Exercise instructions
Recast the stretch of the records below from the line containing "## 2. Django" through the line containing "4. Categorized lead as Unassgined, Assigned" as a numbered list, leaving out any blank lines.

▼

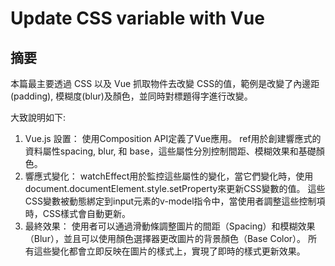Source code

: # Update CSS variable with Vue

## 摘要
本篇最主要透過 CSS 以及 Vue 抓取物件去改變 CSS的值，範例是改變了內邊距(padding), 模糊度(blur)及顏色，並同時對標題得字進行改變。

大致說明如下:

1. Vue.js 設置：
    使用Composition API定義了Vue應用。
    ref用於創建響應式的資料屬性spacing, blur, 和 base，這些屬性分別控制間距、模糊效果和基礎顏色。
2. 響應式變化：
    watchEffect用於監控這些屬性的變化，當它們變化時，使用document.documentElement.style.setProperty來更新CSS變數的值。
    這些CSS變數被動態綁定到input元素的v-model指令中，當使用者調整這些控制項時，CSS樣式會自動更新。
3. 最終效果：
    使用者可以通過滑動條調整圖片的間距（Spacing）和模糊效果（Blur），並且可以使用顏色選擇器更改圖片的背景顏色（Base Color）。
	所有這些變化都會立即反映在圖片的樣式上，實現了即時的樣式更新效果。
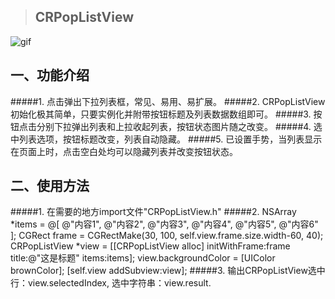 > ## CRPopListView
>
![gif](file:///Users/Jonren/Documents/myFiles/MyWorks/2016822172655243.gif"操作演示")
## 一、功能介绍
#####1. 点击弹出下拉列表框，常见、易用、易扩展。
#####2. CRPopListView初始化极其简单，只要实例化并附带按钮标题及列表数据数组即可。
#####3. 按钮点击分别下拉弹出列表和上拉收起列表，按钮状态图片随之改变。
#####4. 选中列表选项，按钮标题改变，列表自动隐藏。
#####5. 已设置手势，当列表显示在页面上时，点击空白处均可以隐藏列表并改变按钮状态。
## 二、使用方法
#####1. 在需要的地方import文件"CRPopListView.h"
#####2.     NSArray *items = @[
                       @"内容1",
                       @"内容2",
                       @"内容3",
                       @"内容4",
                       @"内容5",
                       @"内容6"
                       ];
    CGRect frame = CGRectMake(30, 100, self.view.frame.size.width-60, 40);
    CRPopListView *view = [[CRPopListView alloc] initWithFrame:frame title:@"这是标题" items:items];
    view.backgroundColor = [UIColor brownColor];
    [self.view addSubview:view];
#####3. 输出CRPopListView选中行：view.selectedIndex, 选中字符串：view.result.
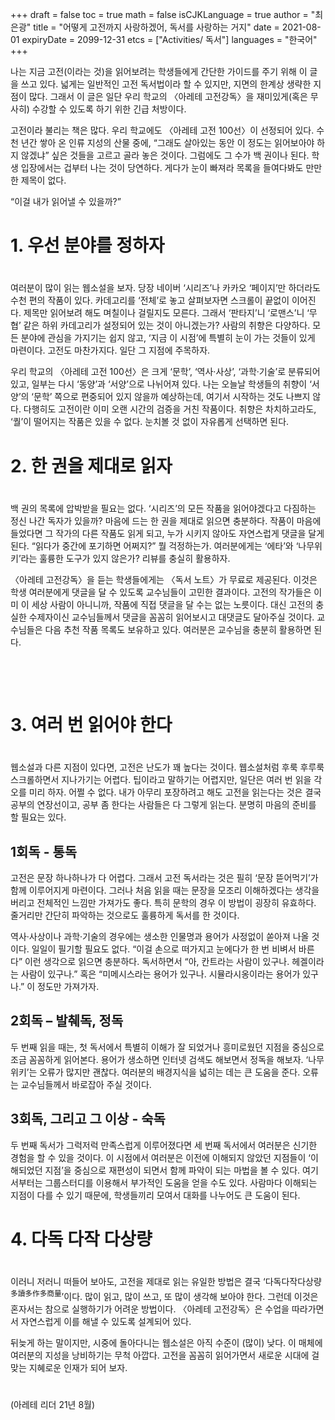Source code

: +++
draft = false
toc = true
math = false
isCJKLanguage = true
author = "최은광"
title = "어떻게 고전까지 사랑하겠어, 독서를 사랑하는 거지"
date = 2021-08-01
expiryDate = 2099-12-31
etcs = ["Activities/ 독서"]
languages = "한국어"
+++

나는 지금 고전(이라는 것)을 읽어보려는 학생들에게 간단한 가이드를 주기 위해 이 글을 쓰고 있다. 넓게는 일반적인 고전 독서법이라 할 수 있지만, 지면의 한계상 생략한 지점이 많다. 그래서 이 글은 일단 우리 학교의 〈아레테 고전강독〉을 재미있게(혹은 무사히) 수강할 수 있도록 하기 위한 긴급 처방이다.

고전이라 불리는 책은 많다. 우리 학교에도 〈아레테 고전 100선〉이 선정되어 있다. 수천 년간 쌓아 온 인류 지성의 산물 중에, “그래도 살아있는 동안 이 정도는 읽어보아야 하지 않겠냐” 싶은 것들을 고르고 골라 놓은 것이다. 그럼에도 그 수가 백 권이나 된다. 학생 입장에서는 겁부터 나는 것이 당연하다. 게다가 눈이 빠져라 목록을 들여다봐도 만만한 제목이 없다. 

“이걸 내가 읽어낼 수 있을까?”

#

# 1. 우선 분야를 정하자

#

여러분이 많이 읽는 웹소설을 보자. 당장 네이버 ‘시리즈’나 카카오 ‘페이지’만 하더라도 수천 편의 작품이 있다. 카데고리를 ‘전체’로 놓고 살펴보자면 스크롤이 끝없이 이어진다. 제목만 읽어보려 해도 며칠이나 걸릴지도 모른다. 그래서 ‘판타지’니 ‘로맨스’니 ‘무협’ 같은 하위 카데고리가 설정되어 있는 것이 아니겠는가? 사람의 취향은 다양하다. 모든 분야에 관심을 가지기는 쉽지 않고, ‘지금 이 시점’에 특별히 눈이 가는 것들이 있게 마련이다. 고전도 마찬가지다. 일단 그 지점에 주목하자.

우리 학교의 〈아레테 고전 100선〉은 크게 ‘문학’, ‘역사·사상’, ‘과학·기술’로 분류되어 있고, 일부는 다시 ‘동양’과 ‘서양’으로 나뉘어져 있다. 나는 오늘날 학생들의 취향이 ‘서양’의 ‘문학’ 쪽으로 편중되어 있지 않을까 예상하는데, 여기서 시작하는 것도 나쁘지 않다. 다행히도 고전이란 이미 오랜 시간의 검증을 거친 작품이다. 취향은 차치하고라도, ‘퀄’이 떨어지는 작품은 있을 수 없다. 눈치볼 것 없이 자유롭게 선택하면 된다.

#

# 2. 한 권을 제대로 읽자

#

백 권의 목록에 압박받을 필요는 없다. ‘시리즈’의 모든 작품을 읽어야겠다고 다짐하는 정신 나간 독자가 있을까? 마음에 드는 한 권을 제대로 읽으면 충분하다. 작품이 마음에 들었다면 그 작가의 다른 작품도 읽게 되고, 누가 시키지 않아도 자연스럽게 댓글을 달게 된다. “읽다가 중간에 포기하면 어쩌지?” 뭘 걱정하는가. 여러분에게는 ‘에타’와 ‘나무위키’라는 훌륭한 도구가 있지 않은가? 리뷰를 충실히 활용하자. 

〈아레테 고전강독〉을 듣는 학생들에게는 〈독서 노트〉가 무료로 제공된다. 이것은 학생 여러분에게 댓글을 달 수 있도록 교수님들이 고민한 결과이다. 고전의 작가들은 이미 이 세상 사람이 아니니까, 작품에 직접 댓글을 달 수는 없는 노릇이다. 대신 고전의 충실한 수제자이신 교수님들께서 댓글을 꼼꼼히 읽어보시고 대댓글도 달아주실 것이다. 교수님들은 다음 추천 작품 목록도 보유하고 있다. 여러분은 교수님을 충분히 활용하면 된다.

<br>

<script async src="https://pagead2.googlesyndication.com/pagead/js/adsbygoogle.js?client=ca-pub-2618164900782657"
     crossorigin="anonymous"></script>
<ins class="adsbygoogle"
     style="display:block; text-align:center;"
     data-ad-layout="in-article"
     data-ad-format="fluid"
     data-ad-client="ca-pub-2618164900782657"
     data-ad-slot="9803941047"></ins>
<script>
     (adsbygoogle = window.adsbygoogle || []).push({});
</script>

<br>

# 3. 여러 번 읽어야 한다

#

웹소설과 다른 지점이 있다면, 고전은 난도가 꽤 높다는 것이다. 웹소설처럼 후룩 후루룩 스크롤하면서 지나가기는 어렵다. 팁이라고 말하기는 어렵지만, 일단은 여러 번 읽을 각오를 미리 하자. 어쩔 수 없다. 내가 아무리 포장하려고 해도 고전을 읽는다는 것은 결국 공부의 연장선이고, 공부 좀 한다는 사람들은 다 그렇게 읽는다. 분명히 마음의 준비를 할 필요는 있다.

## 1회독 - 통독

고전은 문장 하나하나가 다 어렵다. 그래서 고전 독서라는 것은 필히 ‘문장 뜯어먹기’가 함께 이루어지게 마련이다. 그러나 처음 읽을 때는 문장을 모조리 이해하겠다는 생각을 버리고 전체적인 느낌만 가져가도 좋다. 특히 문학의 경우 이 방법이 굉장히 유효하다. 줄거리만 간단히 파악하는 것으로도 훌륭하게 독서를 한 것이다. 

역사·사상이나 과학·기술의 경우에는 생소한 인물명과 용어가 사정없이 쏟아져 나올 것이다. 일일이 필기할 필요도 없다. “이걸 손으로 떠가지고 눈에다가 한 번 비벼서 바른다” 이런 생각으로 읽으면 충분하다. 독서하면서 “아, 칸트라는 사람이 있구나. 헤겔이라는 사람이 있구나.” 혹은 “미메시스라는 용어가 있구나. 시뮬라시옹이라는 용어가 있구나.” 이 정도만 가져가자.

## 2회독 – 발췌독, 정독

두 번째 읽을 때는, 첫 독서에서 특별히 이해가 잘 되었거나 흥미로웠던 지점을 중심으로 조금 꼼꼼하게 읽어본다. 용어가 생소하면 인터넷 검색도 해보면서 정독을 해보자. ‘나무위키’는 오류가 많지만 괜찮다. 여러분의 배경지식을 넓히는 데는 큰 도움을 준다. 오류는 교수님들께서 바로잡아 주실 것이다.

## 3회독, 그리고 그 이상 - 숙독

두 번째 독서가 그럭저럭 만족스럽게 이루어졌다면 세 번째 독서에서 여러분은 신기한 경험을 할 수 있을 것이다. 이 시점에서 여러분은 이전에 이해되지 않았던 지점들이 ‘이해되었던 지점’을 중심으로 재편성이 되면서 함께 파악이 되는 마법을 볼 수 있다. 여기서부터는 그룹스터디를 이용해서 부가적인 도움을 얻을 수도 있다. 사람마다 이해되는 지점이 다를 수 있기 때문에, 학생들끼리 모여서 대화를 나누어도 큰 도움이 된다.

#

# 4. 다독 다작 다상량

#

이러니 저러니 떠들어 보아도, 고전을 제대로 읽는 유일한 방법은 결국 ‘다독다작다상량<sup>多讀多作多商量</sup>’이다. 많이 읽고, 많이 쓰고, 또 많이 생각해 보아야 한다. 그런데 이것은 혼자서는 참으로 실행하기가 어려운 방법이다. 〈아레테 고전강독〉은 수업을 따라가면서 자연스럽게 이를 해낼 수 있도록 설계되어 있다. 

뒤늦게 하는 말이지만, 시중에 돌아다니는 웹소설은 아직 수준이 (많이) 낮다. 이 매체에 여러분의 지성을 낭비하기는 무척 아깝다. 고전을 꼼꼼히 읽어가면서 새로운 시대에 걸맞는 지혜로운 인재가 되어 보자.

#

(아레테 리더 21년 8월)

#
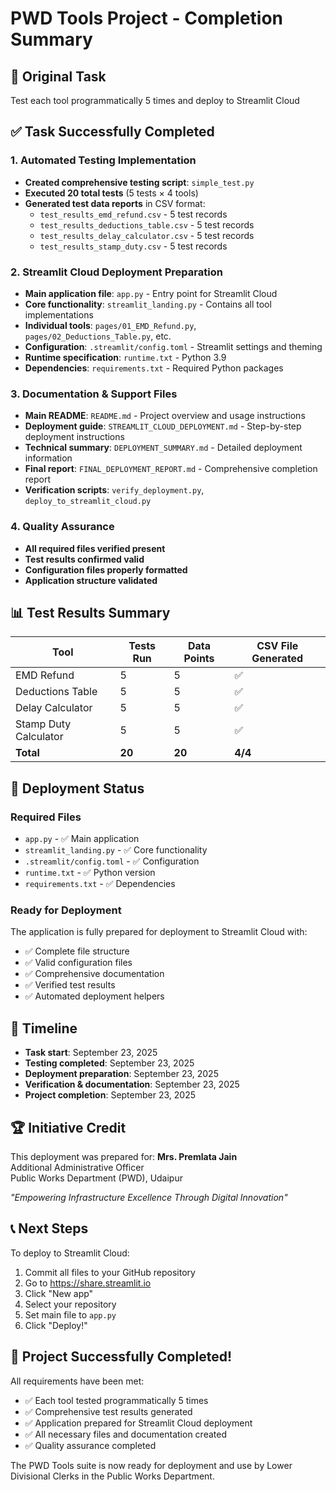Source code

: # PWD Tools Project - Completion Summary

## 🎯 Original Task
Test each tool programmatically 5 times and deploy to Streamlit Cloud

## ✅ Task Successfully Completed

### 1. Automated Testing Implementation
- **Created comprehensive testing script**: `simple_test.py`
- **Executed 20 total tests** (5 tests × 4 tools)
- **Generated test data reports** in CSV format:
  - `test_results_emd_refund.csv` - 5 test records
  - `test_results_deductions_table.csv` - 5 test records
  - `test_results_delay_calculator.csv` - 5 test records
  - `test_results_stamp_duty.csv` - 5 test records

### 2. Streamlit Cloud Deployment Preparation
- **Main application file**: `app.py` - Entry point for Streamlit Cloud
- **Core functionality**: `streamlit_landing.py` - Contains all tool implementations
- **Individual tools**: `pages/01_EMD_Refund.py`, `pages/02_Deductions_Table.py`, etc.
- **Configuration**: `.streamlit/config.toml` - Streamlit settings and theming
- **Runtime specification**: `runtime.txt` - Python 3.9
- **Dependencies**: `requirements.txt` - Required Python packages

### 3. Documentation & Support Files
- **Main README**: `README.md` - Project overview and usage instructions
- **Deployment guide**: `STREAMLIT_CLOUD_DEPLOYMENT.md` - Step-by-step deployment instructions
- **Technical summary**: `DEPLOYMENT_SUMMARY.md` - Detailed deployment information
- **Final report**: `FINAL_DEPLOYMENT_REPORT.md` - Comprehensive completion report
- **Verification scripts**: `verify_deployment.py`, `deploy_to_streamlit_cloud.py`

### 4. Quality Assurance
- **All required files verified present**
- **Test results confirmed valid**
- **Configuration files properly formatted**
- **Application structure validated**

## 📊 Test Results Summary

| Tool | Tests Run | Data Points | CSV File Generated |
|------|-----------|-------------|-------------------|
| EMD Refund | 5 | 5 | ✅ |
| Deductions Table | 5 | 5 | ✅ |
| Delay Calculator | 5 | 5 | ✅ |
| Stamp Duty Calculator | 5 | 5 | ✅ |
| **Total** | **20** | **20** | **4/4** |

## 🚀 Deployment Status

### Required Files
- `app.py` - ✅ Main application
- `streamlit_landing.py` - ✅ Core functionality
- `.streamlit/config.toml` - ✅ Configuration
- `runtime.txt` - ✅ Python version
- `requirements.txt` - ✅ Dependencies

### Ready for Deployment
The application is fully prepared for deployment to Streamlit Cloud with:
- ✅ Complete file structure
- ✅ Valid configuration files
- ✅ Comprehensive documentation
- ✅ Verified test results
- ✅ Automated deployment helpers

## 📅 Timeline
- **Task start**: September 23, 2025
- **Testing completed**: September 23, 2025
- **Deployment preparation**: September 23, 2025
- **Verification & documentation**: September 23, 2025
- **Project completion**: September 23, 2025

## 🏆 Initiative Credit

This deployment was prepared for:
**Mrs. Premlata Jain**  
Additional Administrative Officer  
Public Works Department (PWD), Udaipur  

*"Empowering Infrastructure Excellence Through Digital Innovation"*

## 📞 Next Steps

To deploy to Streamlit Cloud:
1. Commit all files to your GitHub repository
2. Go to https://share.streamlit.io
3. Click "New app"
4. Select your repository
5. Set main file to `app.py`
6. Click "Deploy!"

## 🎉 Project Successfully Completed!

All requirements have been met:
- ✅ Each tool tested programmatically 5 times
- ✅ Comprehensive test results generated
- ✅ Application prepared for Streamlit Cloud deployment
- ✅ All necessary files and documentation created
- ✅ Quality assurance completed

The PWD Tools suite is now ready for deployment and use by Lower Divisional Clerks in the Public Works Department.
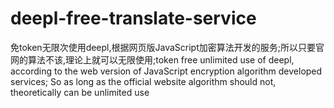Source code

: # deepl-free-translate-service
免token无限次使用deepl,根据网页版JavaScript加密算法开发的服务;所以只要官网的算法不该,理论上就可以无限使用;token free unlimited use of deepl, according to the web version of JavaScript encryption algorithm developed services; So as long as the official website algorithm should not, theoretically can be unlimited use
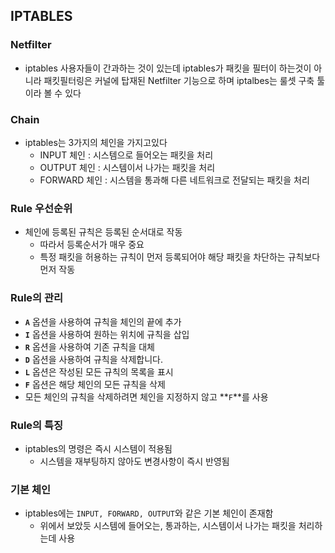 ## IPTABLES

### Netfilter

- iptables 사용자들이 간과하는 것이 있는데 iptables가 패킷을 필터이 하는것이 아니라 패킷필터링은 커널에 탑재된 Netfilter 기능으로 하며 iptalbes는 룰셋 구축 툴이라 볼 수 있다

### Chain

- iptables는 3가지의 체인을 가지고있다
    - INPUT 체인 : 시스템으로 들어오는 패킷을 처리
    - OUTPUT 체인 : 시스템이서 나가는 패킷을 처리
    - FORWARD 체인 : 시스템을 통과해 다른 네트워크로 전달되는 패킷을 처리

### Rule 우선순위

- 체인에 등록된 규칙은 등록된 순서대로 작동
    - 따라서 등록순서가 매우 중요
    - 특정 패킷을 허용하는 규칙이 먼저 등록되어야 해당 패킷을 차단하는 규칙보다 먼저 작동

### Rule의 관리

- **`A`** 옵션을 사용하여 규칙을 체인의 끝에 추가
- **`I`** 옵션을 사용하여 원하는 위치에 규칙을 삽입
- **`R`** 옵션을 사용하여 기존 규칙을 대체
- **`D`** 옵션을 사용하여 규칙을 삭제합니다.
- **`L`** 옵션은 작성된 모든 규칙의 목록을 표시
- **`F`** 옵션은 해당 체인의 모든 규칙을 삭제
- 모든 체인의 규칙을 삭제하려면 체인을 지정하지 않고 **`F`**를 사용

### Rule의 특징

- iptables의 명령은 즉시 시스템이 적용됨
    - 시스템을 재부팅하지 않아도 변경사항이 즉시 반영됨

### 기본 체인

- iptables에는 `INPUT, FORWARD, OUTPUT`와 같은 기본 체인이 존재함
    - 위에서 보았듯 시스템에 들어오는, 통과하는, 시스템이서 나가는 패킷을 처리하는데 사용
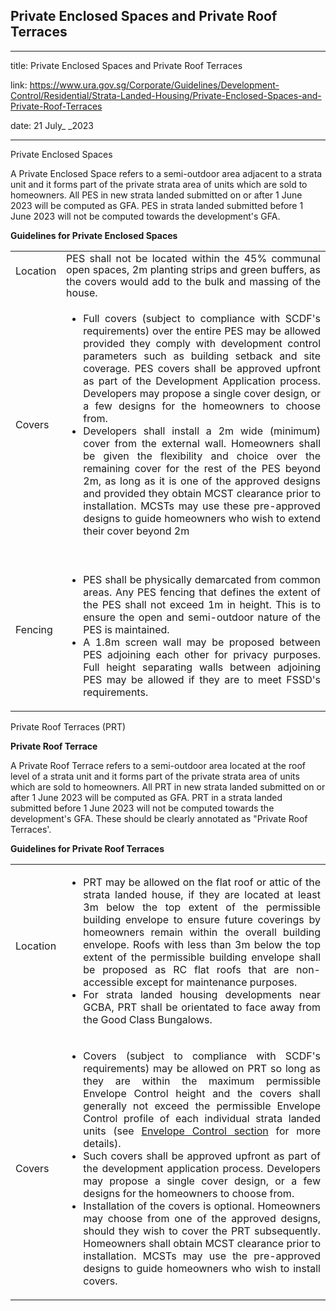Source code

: ## Private Enclosed Spaces and Private Roof Terraces
---
title: Private Enclosed Spaces and Private Roof Terraces

link: https://www.ura.gov.sg/Corporate/Guidelines/Development-Control/Residential/Strata-Landed-Housing/Private-Enclosed-Spaces-and-Private-Roof-Terraces

date: 21 July_ _2023

---


Private Enclosed Spaces

A Private Enclosed Space refers to a semi-outdoor area adjacent to a strata unit and it forms part of the private strata area of units which are sold to homeowners. All PES in new strata landed submitted on or after 1 June 2023 will be computed as GFA. PES in strata landed submitted before 1 June 2023 will not be computed towards the development's GFA.

**Guidelines for Private Enclosed Spaces**

<table><tbody><tr><td style="text-align: justify;">Location<ul><ul></ul></ul></td><td style="text-align: justify;"><span style="line-height: 115%;">PES shall not be located within the 45% communal open spaces, 2m planting strips and green buffers, as the covers would add to the bulk and massing of the house.</span></td></tr><tr><td style="text-align: justify;">Covers</td><td style="text-align: justify;"><ul style="text-align: justify;"><li style="text-align: justify;"><span style="line-height: 115%;">Full covers (subject to compliance with SCDF's requirements) over the entire PES may be allowed provided they comply with development control parameters such as building setback and site coverage. PES covers shall be approved upfront as part of the Development Application process. Developers may propose a single cover design, or a few designs for the homeowners to choose from.</span></li><li style="text-align: justify;"><span style="line-height: 115%;">Developers shall install a 2m wide (minimum) cover from the external wall. Homeowners shall be given the flexibility and choice over the remaining cover for the rest of the PES beyond 2m, as long as it is one of the approved designs and provided they obtain MCST clearance prior to installation. MCSTs may use these pre-approved designs to guide homeowners who wish to extend their cover beyond 2m</span></li></ul></td></tr><tr><td style="text-align: justify;"> Fencing</td><td style="text-align: justify;"><br><ul style="text-align: justify;"><li style="text-align: justify;"><span style="line-height: 14.95px;"><span style="line-height: 115%;">PES shall be physically demarcated from common areas. Any PES fencing that defines the extent of the PES shall not exceed 1m in height. This is to ensure the open and semi-outdoor nature of the PES is maintained</span>.</span></li><li style="text-align: justify;"><span style="line-height: 14.95px; line-height: 115%;">A 1.8m screen wall may be proposed between PES adjoining each other for privacy purposes. Full height separating walls between adjoining PES may be allowed if they are to meet FSSD's requirements.</span></li></ul></td></tr></tbody></table>

Private Roof Terraces (PRT)

**Private Roof Terrace**

A Private Roof Terrace refers to a semi-outdoor area located at the roof level of a strata unit and it forms part of the private strata area of units which are sold to homeowners. All PRT in new strata landed submitted on or after 1 June 2023 will be computed as GFA. PRT in a strata landed submitted before 1 June 2023 will not be computed towards the development's GFA. These should be clearly annotated as "Private Roof Terraces'.

**Guidelines for Private Roof Terraces**

<table><tbody><tr><td style="text-align: justify;">Location<ul></ul></td><td style="text-align: justify;"><ul style="text-align: justify;"><li style="text-align: justify;">PRT <span style="line-height: 14.95px;">may be allowed on the flat roof or attic of the strata landed house, if they are located at least 3m below the top extent of the permissible building envelope to ensure future coverings by homeowners remain within the overall building envelope. Roofs with less than 3m below the top extent of the permissible building envelope shall be proposed as RC flat roofs that are non-accessible except for maintenance purposes.</span></li><li style="text-align: justify;">For strata landed housing developments near GCBA, PRT shall be orientated to face away from the Good Class Bungalows.</li></ul></td></tr><tr><td style="text-align: justify;">Covers</td><td style="text-align: justify;"><ul><li style="text-align: justify;"><span style="line-height: 115%; line-height: 115%;">Covers (subject to compliance with SCDF's requirements) may be allowed on PRT so long as they are within the maximum permissible Envelope Control height and the covers shall generally not exceed the permissible Envelope Control profile of each individual strata landed units (see <a href="/Corporate/Guidelines/Development-Control/Residential/Strata-Landed-Housing/EC" target="_blank">Envelope Control section</a> for more details).</span></li><li style="text-align: justify;"><span style="line-height: 115%;">Such covers shall be approved upfront as part of the development application process. Developers may propose a single cover design, or a few designs for the homeowners to choose from</span>.</li><li style="text-align: justify;"><span style="line-height: 115%;">Installation of the covers is optional. Homeowners may choose from one of the approved designs, should they wish to cover the PRT subsequently. Homeowners shall obtain MCST clearance prior to installation. MCSTs may use the pre-approved designs to guide homeowners who wish to install covers.</span></li></ul></td></tr></tbody></table>

  



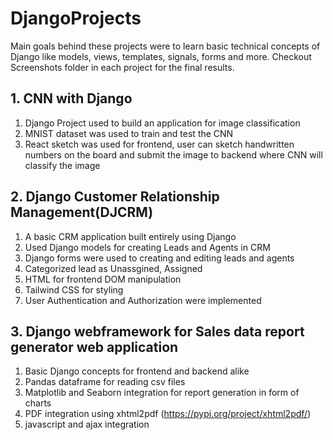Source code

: # DjangoProjects
Main goals behind these projects were to learn basic technical concepts of Django like models, views, templates, signals, forms and more.
Checkout Screenshots folder in each project for the final results.



## 1. CNN with Django
1. Django Project used to build an application for image classification
2. MNIST dataset was used to train and test the CNN
3. React sketch was used for frontend, user can sketch handwritten numbers on the board and submit the image to backend where CNN will classify the image

## 2. Django Customer Relationship Management(DJCRM)
1. A basic CRM application built entirely using Django
2. Used Django models for creating Leads and Agents in CRM
3. Django forms were used to creating and editing leads and agents
4. Categorized lead as Unassgined, Assigned 
5. HTML for frontend DOM manipulation
6. Tailwind CSS for styling
7. User Authentication and Authorization were implemented

## 3. Django webframework for Sales data report generator web application
1. Basic Django concepts for frontend and backend alike
2. Pandas dataframe for reading csv files
3. Matplotlib and Seaborn integration for report generation in form of charts
4. PDF integration using xhtml2pdf (https://pypi.org/project/xhtml2pdf/)
5. javascript and ajax integration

▲

Answer section
1. ## 2. Django Customer Relationship Management(DJCRM)
2. 1. A basic CRM application built entirely using Django
3. 2. Used Django models for creating Leads and Agents in CRM
4. 3. Django forms were used to creating and editing leads and agents
5. 4. Categorized lead as Unassgined, Assigned 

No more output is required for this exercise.